He committed bigamy. I didn’t even fully know that word before all this. I had to look it up.
I went to her house. I found the Fenmore Street address through the account and I’m not going to pretend that was easy.
I sat outside for a long time. I almost left twice. But I kept thinking about that little boy’s forehead and I got out of the car.
She answered on the second knock. Up close she had kind eyes. Tired, but kind. She was holding a dish towel like she’d just been in the middle of something ordinary.
I showed her my driver’s license. I said, “My name is Carol Caldwell. I have been married to Dennis Caldwell since 1999.”
I watched her face. It didn’t go dramatic. It just went very, very still. Like when a radio signal cuts out and you get nothing but quiet.
“That’s not possible,” she said. Soft. Almost to herself.
I didn’t say anything. I just held out the license.
She looked at it for a long time. Then she said, “He told me his first wife died. In 2018.” Her voice cracked a little on the year. “He showed me a picture. He cried.”

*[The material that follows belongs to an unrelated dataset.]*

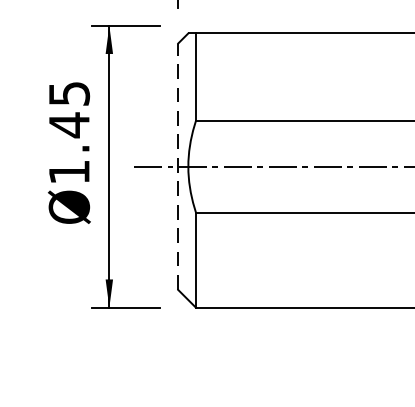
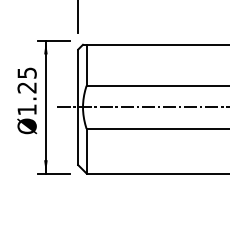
text: (67, 124) -> (26, 87), Ø1.45 -> Ø1.25
line: (178, 167) -> (78, 107), dashed -> solid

I think that part is the thing I keep circling back to. He cried. He built a whole version of me, a dead version, and he cried over her to make it real.
Maria looked down at the license again and then she looked past me, like she was checking the street, and I think she was thinking about the boy. Her son. Their son.
She looked back up at me.
“He has your eyes,” she said. Quiet. Just that.
And she closed the door.
I am 67 years old. I have been married to a man for 24 years who decided at some point to build a whole other life with another woman and simply tell her I was dead.
There is no version of this I can make sense of yet. Maria hasn’t called. I haven’t called her either. Dennis doesn’t know what I know, not yet. The papers are with a lawyer now and I don’t know what happens next with any of it.
But I know this. Somewhere on Fenmore Street there is a little boy who has Dennis’s forehead and my eyes, and he doesn’t know anything about any of this.
And I think about him more than I probably should.